**PROMPT:** Copy all lines below that use the word "JSON".

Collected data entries
▼▼▼

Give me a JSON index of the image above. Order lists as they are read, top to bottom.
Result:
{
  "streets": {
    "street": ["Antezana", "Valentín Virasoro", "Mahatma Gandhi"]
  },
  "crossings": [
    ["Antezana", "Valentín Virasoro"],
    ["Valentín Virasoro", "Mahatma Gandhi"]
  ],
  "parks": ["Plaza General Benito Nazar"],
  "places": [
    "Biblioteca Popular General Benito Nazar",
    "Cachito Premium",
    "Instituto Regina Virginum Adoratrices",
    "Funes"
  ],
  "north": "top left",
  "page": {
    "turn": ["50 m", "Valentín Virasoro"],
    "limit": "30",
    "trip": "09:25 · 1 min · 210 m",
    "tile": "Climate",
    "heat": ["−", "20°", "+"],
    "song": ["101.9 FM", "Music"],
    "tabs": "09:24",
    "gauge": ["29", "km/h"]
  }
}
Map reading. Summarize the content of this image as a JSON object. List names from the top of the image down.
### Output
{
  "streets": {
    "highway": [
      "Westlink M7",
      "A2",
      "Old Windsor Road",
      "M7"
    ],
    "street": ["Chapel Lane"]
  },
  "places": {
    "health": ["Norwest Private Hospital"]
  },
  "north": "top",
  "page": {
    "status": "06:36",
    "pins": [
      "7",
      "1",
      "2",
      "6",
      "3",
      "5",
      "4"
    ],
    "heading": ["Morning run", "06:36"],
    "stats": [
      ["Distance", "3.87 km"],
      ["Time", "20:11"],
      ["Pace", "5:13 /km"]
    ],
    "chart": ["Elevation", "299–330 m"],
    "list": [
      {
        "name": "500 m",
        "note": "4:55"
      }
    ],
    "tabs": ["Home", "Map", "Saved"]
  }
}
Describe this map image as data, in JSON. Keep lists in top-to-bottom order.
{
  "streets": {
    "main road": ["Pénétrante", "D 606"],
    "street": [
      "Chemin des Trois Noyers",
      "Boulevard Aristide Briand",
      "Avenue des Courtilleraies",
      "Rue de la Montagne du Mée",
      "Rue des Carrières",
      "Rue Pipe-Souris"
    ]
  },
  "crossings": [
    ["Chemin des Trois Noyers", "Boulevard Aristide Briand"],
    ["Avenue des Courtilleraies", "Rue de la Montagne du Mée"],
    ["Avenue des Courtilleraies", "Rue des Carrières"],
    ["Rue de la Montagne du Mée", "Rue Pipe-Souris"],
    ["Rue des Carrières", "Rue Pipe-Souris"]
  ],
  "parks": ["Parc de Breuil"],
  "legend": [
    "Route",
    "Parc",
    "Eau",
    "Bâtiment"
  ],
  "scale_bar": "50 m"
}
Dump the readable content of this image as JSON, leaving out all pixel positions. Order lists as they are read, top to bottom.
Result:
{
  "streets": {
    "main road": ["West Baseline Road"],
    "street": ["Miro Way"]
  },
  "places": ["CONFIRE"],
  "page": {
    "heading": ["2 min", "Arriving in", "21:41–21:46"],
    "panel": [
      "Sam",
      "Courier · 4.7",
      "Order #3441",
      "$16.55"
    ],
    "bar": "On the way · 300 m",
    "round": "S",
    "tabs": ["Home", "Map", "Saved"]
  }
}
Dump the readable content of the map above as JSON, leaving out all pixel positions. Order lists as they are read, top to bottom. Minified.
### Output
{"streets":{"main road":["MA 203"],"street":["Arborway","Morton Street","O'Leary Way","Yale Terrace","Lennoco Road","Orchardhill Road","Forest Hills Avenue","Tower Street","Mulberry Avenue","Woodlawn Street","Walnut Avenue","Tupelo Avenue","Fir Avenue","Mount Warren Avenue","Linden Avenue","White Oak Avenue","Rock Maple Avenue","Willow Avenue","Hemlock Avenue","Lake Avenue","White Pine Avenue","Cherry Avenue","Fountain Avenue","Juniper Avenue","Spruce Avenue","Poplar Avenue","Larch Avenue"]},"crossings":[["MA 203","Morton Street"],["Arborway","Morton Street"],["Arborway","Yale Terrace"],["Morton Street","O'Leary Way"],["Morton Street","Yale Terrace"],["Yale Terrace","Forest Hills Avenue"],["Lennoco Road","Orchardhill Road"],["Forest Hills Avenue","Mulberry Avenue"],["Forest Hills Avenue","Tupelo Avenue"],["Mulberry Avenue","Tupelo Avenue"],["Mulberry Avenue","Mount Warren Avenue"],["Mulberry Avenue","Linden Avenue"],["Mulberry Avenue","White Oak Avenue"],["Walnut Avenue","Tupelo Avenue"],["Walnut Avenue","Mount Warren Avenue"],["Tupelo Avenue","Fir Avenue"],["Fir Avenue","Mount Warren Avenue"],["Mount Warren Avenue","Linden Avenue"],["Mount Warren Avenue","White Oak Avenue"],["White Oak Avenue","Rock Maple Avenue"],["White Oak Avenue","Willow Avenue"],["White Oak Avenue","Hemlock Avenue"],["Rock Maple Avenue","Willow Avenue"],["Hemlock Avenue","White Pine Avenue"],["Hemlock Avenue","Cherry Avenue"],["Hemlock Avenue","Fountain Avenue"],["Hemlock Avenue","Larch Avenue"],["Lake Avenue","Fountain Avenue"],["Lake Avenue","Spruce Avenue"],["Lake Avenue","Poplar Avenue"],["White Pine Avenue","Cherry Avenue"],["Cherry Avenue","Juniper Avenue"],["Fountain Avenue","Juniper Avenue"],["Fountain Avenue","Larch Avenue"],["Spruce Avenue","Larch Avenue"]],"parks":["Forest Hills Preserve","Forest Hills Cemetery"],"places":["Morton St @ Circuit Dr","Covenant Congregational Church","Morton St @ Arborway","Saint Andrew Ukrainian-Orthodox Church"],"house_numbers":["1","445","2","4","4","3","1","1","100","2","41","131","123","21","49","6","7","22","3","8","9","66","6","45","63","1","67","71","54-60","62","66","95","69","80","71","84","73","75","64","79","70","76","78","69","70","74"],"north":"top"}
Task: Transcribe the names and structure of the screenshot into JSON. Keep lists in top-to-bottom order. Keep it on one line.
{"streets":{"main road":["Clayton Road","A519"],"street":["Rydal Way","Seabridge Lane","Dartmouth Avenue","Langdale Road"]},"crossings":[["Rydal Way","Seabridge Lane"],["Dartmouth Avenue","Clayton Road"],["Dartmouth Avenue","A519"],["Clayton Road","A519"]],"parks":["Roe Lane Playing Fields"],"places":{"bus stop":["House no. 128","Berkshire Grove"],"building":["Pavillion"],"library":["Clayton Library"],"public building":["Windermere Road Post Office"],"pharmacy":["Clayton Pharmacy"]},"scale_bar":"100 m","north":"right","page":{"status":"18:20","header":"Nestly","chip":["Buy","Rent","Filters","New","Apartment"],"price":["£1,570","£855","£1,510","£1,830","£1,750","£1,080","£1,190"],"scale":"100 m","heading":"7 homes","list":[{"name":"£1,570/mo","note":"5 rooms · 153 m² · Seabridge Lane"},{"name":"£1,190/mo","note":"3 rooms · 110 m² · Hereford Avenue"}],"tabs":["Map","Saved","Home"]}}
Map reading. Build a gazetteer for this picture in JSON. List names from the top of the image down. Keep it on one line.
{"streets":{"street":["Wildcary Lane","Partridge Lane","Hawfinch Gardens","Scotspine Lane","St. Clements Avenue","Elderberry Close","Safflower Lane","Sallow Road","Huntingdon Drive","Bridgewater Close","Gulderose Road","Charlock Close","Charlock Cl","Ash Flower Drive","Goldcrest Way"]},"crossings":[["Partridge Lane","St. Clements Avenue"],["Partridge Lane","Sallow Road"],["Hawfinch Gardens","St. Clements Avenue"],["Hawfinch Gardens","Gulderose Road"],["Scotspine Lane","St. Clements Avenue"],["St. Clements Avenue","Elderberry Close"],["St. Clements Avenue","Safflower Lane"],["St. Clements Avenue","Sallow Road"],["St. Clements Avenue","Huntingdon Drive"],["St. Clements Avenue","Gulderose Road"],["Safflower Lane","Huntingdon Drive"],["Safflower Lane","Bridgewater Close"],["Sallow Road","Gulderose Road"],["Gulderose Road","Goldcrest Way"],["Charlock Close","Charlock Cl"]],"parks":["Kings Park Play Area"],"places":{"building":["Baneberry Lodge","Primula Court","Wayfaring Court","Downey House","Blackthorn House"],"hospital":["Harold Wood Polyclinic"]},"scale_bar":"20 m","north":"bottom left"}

▲▲▲

**TASK ANSWER:**
Give me a JSON index of the image above. Order lists as they are read, top to bottom.
Map reading. Summarize the content of this image as a JSON object. List names from the top of the image down.
Describe this map image as data, in JSON. Keep lists in top-to-bottom order.
Dump the readable content of this image as JSON, leaving out all pixel positions. Order lists as they are read, top to bottom.
Dump the readable content of the map above as JSON, leaving out all pixel positions. Order lists as they are read, top to bottom. Minified.
Task: Transcribe the names and structure of the screenshot into JSON. Keep lists in top-to-bottom order. Keep it on one line.
Map reading. Build a gazetteer for this picture in JSON. List names from the top of the image down. Keep it on one line.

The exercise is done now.